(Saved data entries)
^^^^

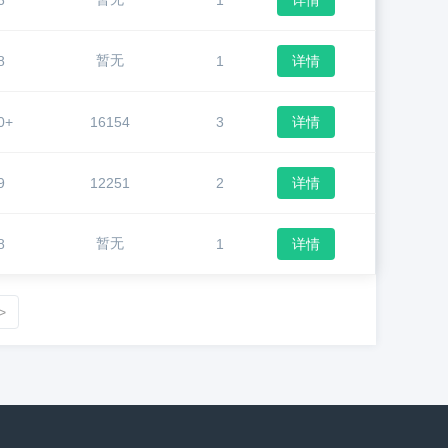
6
1
详情
暂无
8
1
详情
0+
16154
3
详情
9
12251
2
详情
暂无
8
1
详情
>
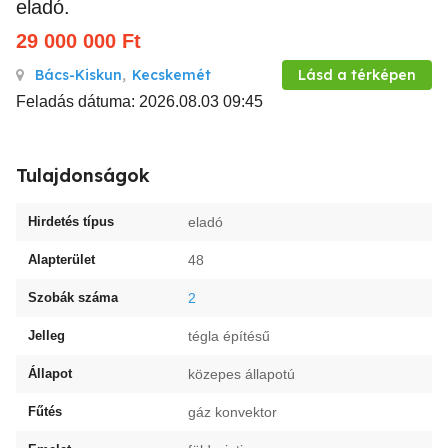
eladó.
29 000 000
Ft
Bács-Kiskun
,
Kecskemét
Lásd a térképen
Feladás dátuma: 2026.08.03 09:45
Tulajdonságok
Hirdetés típus
eladó
Alapterület
48
Szobák száma
2
Jelleg
tégla építésű
Állapot
közepes állapotú
Fűtés
gáz konvektor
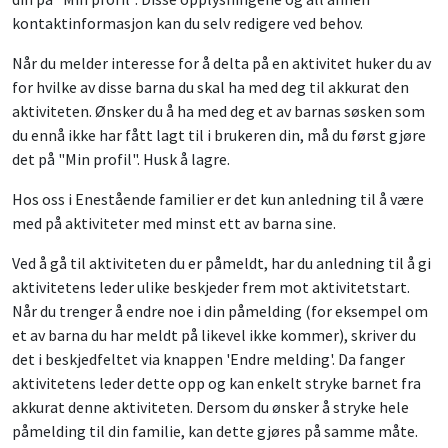
kontaktinformasjon kan du selv redigere ved behov.
Når du melder interesse for å delta på en aktivitet huker du av
for hvilke av disse barna du skal ha med deg til akkurat den
aktiviteten. Ønsker du å ha med deg et av barnas søsken som
du ennå ikke har fått lagt til i brukeren din, må du først gjøre
det på "Min profil". Husk å lagre.
Hos oss i Enestående familier er det kun anledning til å være
med på aktiviteter med minst ett av barna sine.
Ved å gå til aktiviteten du er påmeldt, har du anledning til å gi
aktivitetens leder ulike beskjeder frem mot aktivitetstart.
Når du trenger å endre noe i din påmelding (for eksempel om
et av barna du har meldt på likevel ikke kommer), skriver du
det i beskjedfeltet via knappen 'Endre melding'. Da fanger
aktivitetens leder dette opp og kan enkelt stryke barnet fra
akkurat denne aktiviteten. Dersom du ønsker å stryke hele
påmelding til din familie, kan dette gjøres på samme måte.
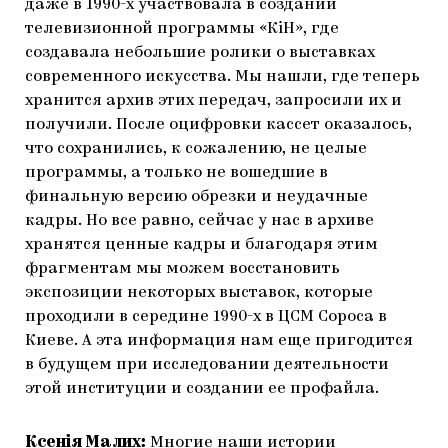
даже в 1990-х участвовала в создании
телевизионной программы «КіН», где
создавала небольшие ролики о выставках
современного искусства. Мы нашли, где теперь
хранится архив этих передач, запросили их и
получили. После оцифровки кассет оказалось,
что сохранились, к сожалению, не целые
программы, а только не вошедшие в
финальную версию обрезки и неудачные
кадры. Но все равно, сейчас у нас в архиве
хранятся ценные кадры и благодаря этим
фрагментам мы можем восстановить
экспозиции некоторых выставок, которые
проходили в середине 1990-х в ЦСМ Сороса в
Киеве. А эта информация нам еще пригодится
в будущем при исследовании деятельности
этой институции и создании ее профайла.
Ксенiя Малих:
Многие наши истории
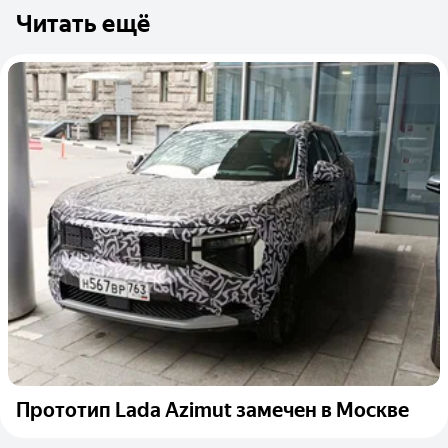
Читать ещё
Прототип Lada Azimut замечен в Москве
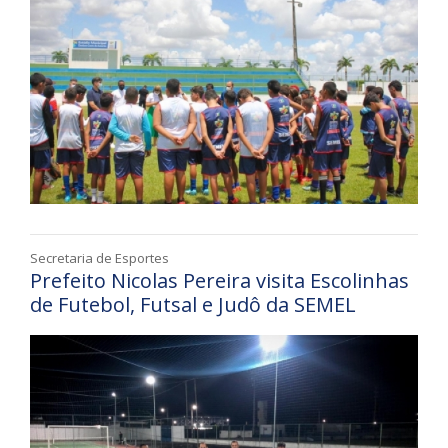
Secretaria de Esportes
Prefeito Nicolas Pereira visita Escolinhas
de Futebol, Futsal e Judô da SEMEL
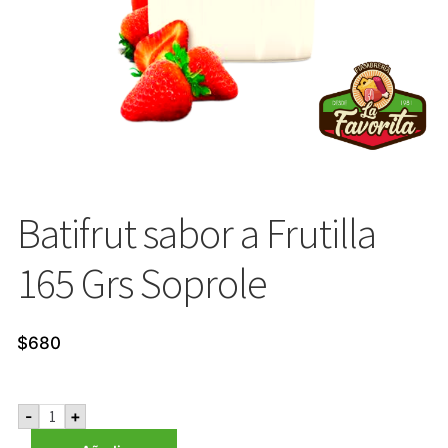
Batifrut sabor a Frutilla
165 Grs Soprole
$
680
Batifrut
-
+
sabor
a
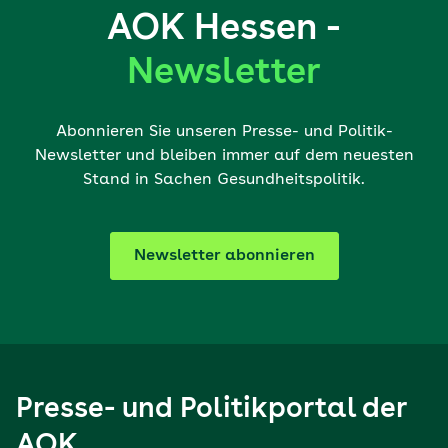
AOK Hessen -
Newsletter
Abonnieren Sie unseren Presse- und Politik-
Newsletter und bleiben immer auf dem neuesten
Stand in Sachen Gesundheitspolitik.
Newsletter abonnieren
Presse- und Politikportal der
AOK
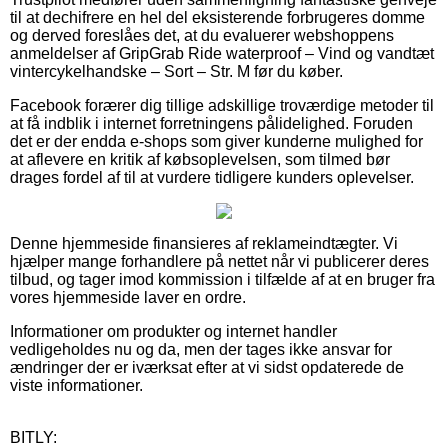
til at dechifrere en hel del eksisterende forbrugeres domme
og derved foreslåes det, at du evaluerer webshoppens
anmeldelser af GripGrab Ride waterproof – Vind og vandtæt
vintercykelhandske – Sort – Str. M før du køber.
Facebook forærer dig tillige adskillige troværdige metoder til
at få indblik i internet forretningens pålidelighed. Foruden
det er der endda e-shops som giver kunderne mulighed for
at aflevere en kritik af købsoplevelsen, som tilmed bør
drages fordel af til at vurdere tidligere kunders oplevelser.
Denne hjemmeside finansieres af reklameindtægter. Vi
hjælper mange forhandlere på nettet når vi publicerer deres
tilbud, og tager imod kommission i tilfælde af at en bruger fra
vores hjemmeside laver en ordre.
Informationer om produkter og internet handler
vedligeholdes nu og da, men der tages ikke ansvar for
ændringer der er iværksat efter at vi sidst opdaterede de
viste informationer.
BITLY:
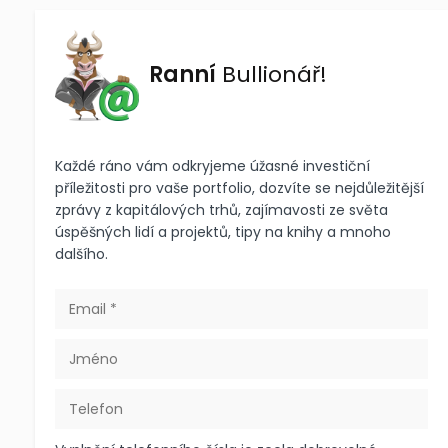
Ranní
Bullionář!
Každé ráno vám odkryjeme úžasné investiční
příležitosti pro vaše portfolio, dozvíte se nejdůležitější
zprávy z kapitálových trhů, zajímavosti ze světa
úspěšných lidí a projektů, tipy na knihy a mnoho
dalšího.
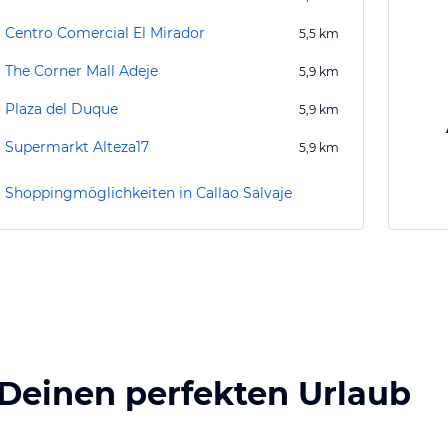
Centro Comercial El Mirador
5,5
km
The Corner Mall Adeje
5,9
km
Plaza del Duque
5,9
km
Supermarkt Alteza17
5,9
km
Shoppingmöglichkeiten in Callao Salvaje
 Deinen perfekten Urlaub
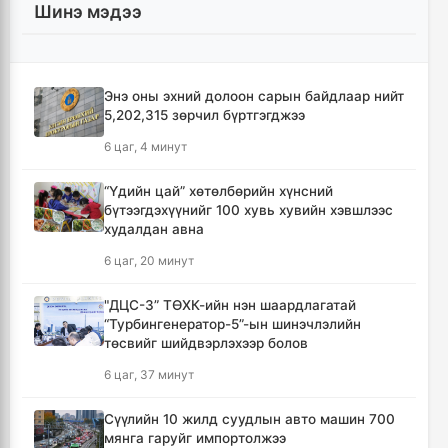
Шинэ мэдээ
Энэ оны эхний долоон сарын байдлаар нийт
5,202,315 зөрчил бүртгэгджээ
6 цаг, 4 минут
“Үдийн цай” хөтөлбөрийн хүнсний
бүтээгдэхүүнийг 100 хувь хувийн хэвшлээс
худалдан авна
6 цаг, 20 минут
"ДЦС-3” ТӨХК-ийн нэн шаардлагатай
“Турбингенератор-5”-ын шинэчлэлийн
төсвийг шийдвэрлэхээр болов
6 цаг, 37 минут
Сүүлийн 10 жилд суудлын авто машин 700
мянга гаруйг импортолжээ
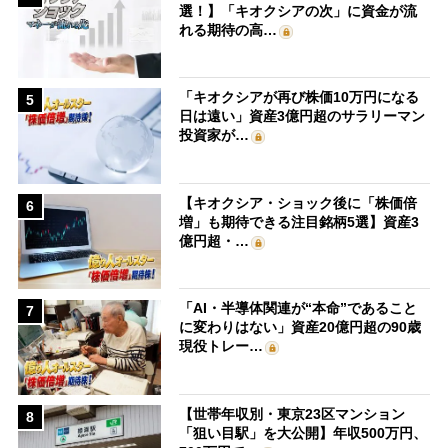
選！】「キオクシアの次」に資金が流
れる期待の高…
「キオクシアが再び株価10万円になる
5
日は遠い」資産3億円超のサラリーマン
投資家が…
【キオクシア・ショック後に「株価倍
6
増」も期待できる注目銘柄5選】資産3
億円超・…
「AI・半導体関連が“本命”であること
7
に変わりはない」資産20億円超の90歳
現役トレー…
【世帯年収別・東京23区マンション
8
「狙い目駅」を大公開】年収500万円、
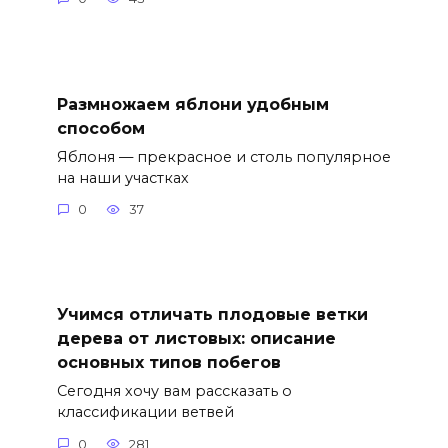
Размножаем яблони удобным
способом
Яблоня — прекрасное и столь популярное
на наши участках
0
37
Учимся отличать плодовые ветки
дерева от листовых: описание
основных типов побегов
Сегодня хочу вам рассказать о
классификации ветвей
0
281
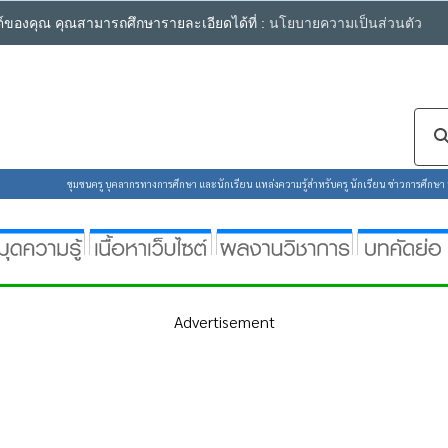
ซต์ของคุณ คุณสามารถศึกษารายละเอียดได้ที่ :
นโยบายความเป็นส่วนตัว
ชุมชนครู บุคลากรทางการศึกษา และนักเรียน แหล่งความรู้สำหรับครู นักเรียน ข่าวการศึกษา ห้
Advertisement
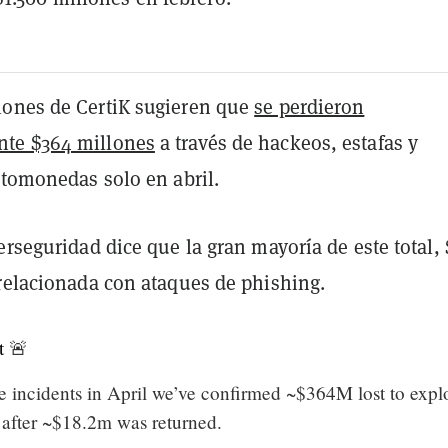
ones de CertiK sugieren que
se perdieron
te $364 millones
a través de hackeos, estafas y
ptomonedas solo en abril.
erseguridad dice que la gran mayoría de este total, 
 relacionada con ataques de phishing.
t
🚨
e incidents in April we’ve confirmed ~$364M lost to explo
after ~$18.2m was returned.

^^^^

*TASK DIRECTIONS*:
Could you repeat all of the entries exactly, without any of the images?

*YOUR SOLUTION*:
6
1
详情
暂无
8
1
详情
0+
16154
3
详情
9
12251
2
详情
暂无
8
1
详情
>
eladó.
29 000 000
Ft
Bács-Kiskun
,
Kecskemét
Lásd a térképen
Feladás dátuma: 2026.08.03 09:45
Tulajdonságok
Hirdetés típus
eladó
Alapterület
48
Szobák száma
2
Jelleg
tégla építésű
Állapot
közepes állapotú
Fűtés
gáz konvektor
kontaktinformasjon kan du selv redigere ved behov.
Når du melder interesse for å delta på en aktivitet huker du av
for hvilke av disse barna du skal ha med deg til akkurat den
aktiviteten. Ønsker du å ha med deg et av barnas søsken som
du ennå ikke har fått lagt til i brukeren din, må du først gjøre
det på "Min profil". Husk å lagre.
Hos oss i Enestående familier er det kun anledning til å være
med på aktiviteter med minst ett av barna sine.
Ved å gå til aktiviteten du er påmeldt, har du anledning til å gi
aktivitetens leder ulike beskjeder frem mot aktivitetstart.
Når du trenger å endre noe i din påmelding (for eksempel om
et av barna du har meldt på likevel ikke kommer), skriver du
det i beskjedfeltet via knappen 'Endre melding'. Da fanger
aktivitetens leder dette opp og kan enkelt stryke barnet fra
akkurat denne aktiviteten. Dersom du ønsker å stryke hele
påmelding til din familie, kan dette gjøres på samme måte.
даже в 1990-х участвовала в создании
телевизионной программы «КіН», где
создавала небольшие ролики о выставках
современного искусства. Мы нашли, где теперь
хранится архив этих передач, запросили их и
получили. После оцифровки кассет оказалось,
что сохранились, к сожалению, не целые
программы, а только не вошедшие в
финальную версию обрезки и неудачные
кадры. Но все равно, сейчас у нас в архиве
хранятся ценные кадры и благодаря этим
фрагментам мы можем восстановить
экспозиции некоторых выставок, которые
проходили в середине 1990-х в ЦСМ Сороса в
Киеве. А эта информация нам еще пригодится
в будущем при исследовании деятельности
этой институции и создании ее профайла.
Ксенiя Малих:
Многие наши истории
Читать ещё
Прототип Lada Azimut замечен в Москве
Secretaria de Esportes
Prefeito Nicolas Pereira visita Escolinhas
de Futebol, Futsal e Judô da SEMEL
Batifrut sabor a Frutilla
165 Grs Soprole
$
680
Batifrut
-
+
sabor
a
AOK Hessen -
Newsletter
Abonnieren Sie unseren Presse- und Politik-
Newsletter und bleiben immer auf dem neuesten
Stand in Sachen Gesundheitspolitik.
Newsletter abonnieren
Presse- und Politikportal der
AOK
til at dechifrere en hel del eksisterende forbrugeres domme
og derved foreslåes det, at du evaluerer webshoppens
anmeldelser af GripGrab Ride waterproof – Vind og vandtæt
vintercykelhandske – Sort – Str. M før du køber.
Facebook forærer dig tillige adskillige troværdige metoder til
at få indblik i internet forretningens pålidelighed. Foruden
det er der endda e-shops som giver kunderne mulighed for
at aflevere en kritik af købsoplevelsen, som tilmed bør
drages fordel af til at vurdere tidligere kunders oplevelser.
Denne hjemmeside finansieres af reklameindtægter. Vi
hjælper mange forhandlere på nettet når vi publicerer deres
tilbud, og tager imod kommission i tilfælde af at en bruger fra
vores hjemmeside laver en ordre.
Informationer om produkter og internet handler
vedligeholdes nu og da, men der tages ikke ansvar for
ændringer der er iværksat efter at vi sidst opdaterede de
viste informationer.
BITLY:
Ranní
Bullionář!
Každé ráno vám odkryjeme úžasné investiční
příležitosti pro vaše portfolio, dozvíte se nejdůležitější
zprávy z kapitálových trhů, zajímavosti ze světa
úspěšných lidí a projektů, tipy na knihy a mnoho
dalšího.
Centro Comercial El Mirador
5,5
km
The Corner Mall Adeje
5,9
km
Plaza del Duque
5,9
km
Supermarkt Alteza17
5,9
km
Shoppingmöglichkeiten in Callao Salvaje
 Deinen perfekten Urlaub
Шинэ мэдээ
Энэ оны эхний долоон сарын байдлаар нийт
5,202,315 зөрчил бүртгэгджээ
6 цаг, 4 минут
“Үдийн цай” хөтөлбөрийн хүнсний
бүтээгдэхүүнийг 100 хувь хувийн хэвшлээс
худалдан авна
6 цаг, 20 минут
"ДЦС-3” ТӨХК-ийн нэн шаардлагатай
“Турбингенератор-5”-ын шинэчлэлийн
төсвийг шийдвэрлэхээр болов
6 цаг, 37 минут
Сүүлийн 10 жилд суудлын авто машин 700
мянга гаруйг импортолжээ
選！】「キオクシアの次」に資金が流
れる期待の高…
「キオクシアが再び株価10万円になる
5
日は遠い」資産3億円超のサラリーマン
投資家が…
【キオクシア・ショック後に「株価倍
6
増」も期待できる注目銘柄5選】資産3
億円超・…
「AI・半導体関連が“本命”であること
7
に変わりはない」資産20億円超の90歳
現役トレー…
【世帯年収別・東京23区マンション
8
「狙い目駅」を大公開】年収500万円、
Размножаем яблони удобным
способом
Яблоня — прекрасное и столь популярное
на наши участках
0
37
Учимся отличать плодовые ветки
дерева от листовых: описание
основных типов побегов
Сегодня хочу вам рассказать о
классификации ветвей
0
281
ซต์ของคุณ คุณสามารถศึกษารายละเอียดได้ที่ :
นโยบายความเป็นส่วนตัว
ชุมชนครู บุคลากรทางการศึกษา และนักเรียน แหล่งความรู้สำหรับครู นักเรียน ข่าวการศึกษา ห้
Advertisement
ones de CertiK sugieren que
se perdieron
te $364 millones
a través de hackeos, estafas y
ptomonedas solo en abril.
erseguridad dice que la gran mayoría de este total, 
 relacionada con ataques de phishing.
t
🚨
e incidents in April we’ve confirmed ~$364M lost to explo
after ~$18.2m was returned.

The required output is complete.